Only the lines below between the one holding "index pip: (231, 175)" and the one holding "middle tip: (72, 520)", inclusive, are to be reproduced word for word; the pictures are to be left out.

═══ Dataset records ═══

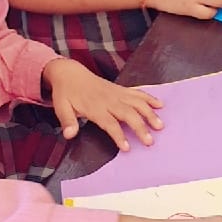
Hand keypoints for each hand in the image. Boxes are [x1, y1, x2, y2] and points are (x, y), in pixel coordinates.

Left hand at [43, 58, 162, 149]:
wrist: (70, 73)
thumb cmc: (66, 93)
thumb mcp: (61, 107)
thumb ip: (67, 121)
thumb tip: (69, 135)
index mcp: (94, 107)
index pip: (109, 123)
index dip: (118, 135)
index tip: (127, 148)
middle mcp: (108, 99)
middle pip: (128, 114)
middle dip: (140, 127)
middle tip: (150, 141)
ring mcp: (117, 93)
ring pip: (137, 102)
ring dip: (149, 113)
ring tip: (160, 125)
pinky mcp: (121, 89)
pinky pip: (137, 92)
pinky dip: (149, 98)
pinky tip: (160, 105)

═══
═══ Dataset records ═══

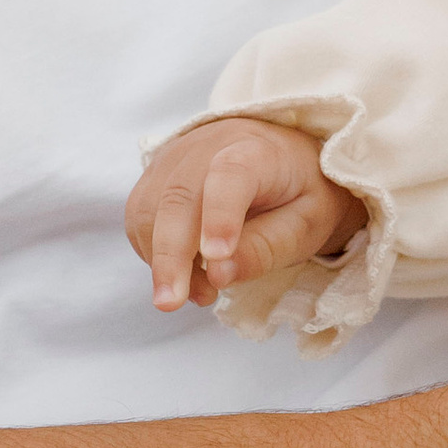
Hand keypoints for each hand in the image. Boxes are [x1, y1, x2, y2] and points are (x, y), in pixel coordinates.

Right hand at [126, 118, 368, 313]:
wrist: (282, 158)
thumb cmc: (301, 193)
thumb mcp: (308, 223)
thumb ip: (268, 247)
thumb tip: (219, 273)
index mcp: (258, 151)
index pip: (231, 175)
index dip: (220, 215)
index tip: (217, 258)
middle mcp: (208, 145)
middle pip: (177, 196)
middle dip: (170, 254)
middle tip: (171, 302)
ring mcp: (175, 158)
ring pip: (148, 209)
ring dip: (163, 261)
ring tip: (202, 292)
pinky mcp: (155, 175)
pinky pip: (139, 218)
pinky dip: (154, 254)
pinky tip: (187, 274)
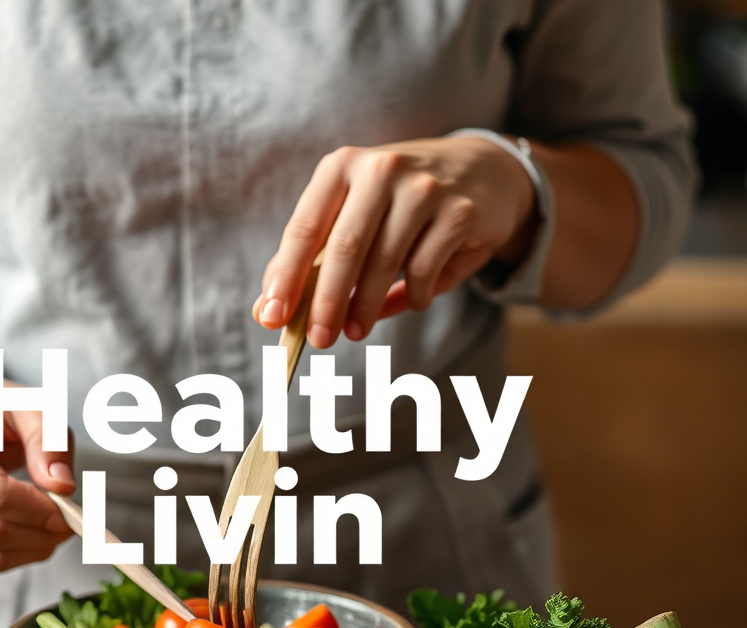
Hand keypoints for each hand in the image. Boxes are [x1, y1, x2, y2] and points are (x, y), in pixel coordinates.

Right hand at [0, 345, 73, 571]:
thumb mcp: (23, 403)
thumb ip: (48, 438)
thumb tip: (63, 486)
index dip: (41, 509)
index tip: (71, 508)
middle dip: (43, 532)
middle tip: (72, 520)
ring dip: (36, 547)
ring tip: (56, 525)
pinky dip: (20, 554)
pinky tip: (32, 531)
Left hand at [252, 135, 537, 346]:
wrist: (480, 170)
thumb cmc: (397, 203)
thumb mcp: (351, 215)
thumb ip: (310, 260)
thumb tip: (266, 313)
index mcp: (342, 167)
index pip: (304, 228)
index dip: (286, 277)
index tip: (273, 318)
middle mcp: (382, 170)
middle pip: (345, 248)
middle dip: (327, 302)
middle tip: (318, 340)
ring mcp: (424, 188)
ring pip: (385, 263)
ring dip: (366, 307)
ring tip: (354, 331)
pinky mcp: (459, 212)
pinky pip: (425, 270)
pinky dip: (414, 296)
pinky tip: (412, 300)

═══

Response to the exercise
index pip: (231, 175)
index dip: (220, 215)
index tip: (217, 258)
middle mcp: (208, 145)
middle pip: (177, 196)
middle dip: (170, 254)
middle tip: (171, 302)
ring mcp: (175, 158)
ring pip: (148, 209)
ring dip: (163, 261)
ring tip: (202, 292)
pinky mcp: (155, 175)
pinky pip: (139, 218)
pinky dip: (154, 254)
pinky tip: (187, 274)
Hand keypoints for each hand in the image. Boxes are [x1, y1, x2, y2] and points are (x, y), in pixel coordinates.

Right hand at [0, 345, 73, 571]:
thumb mcp: (23, 403)
thumb ip: (48, 438)
thumb tip: (63, 486)
index dip: (41, 509)
index tip: (71, 508)
middle dip: (43, 532)
middle tip: (72, 520)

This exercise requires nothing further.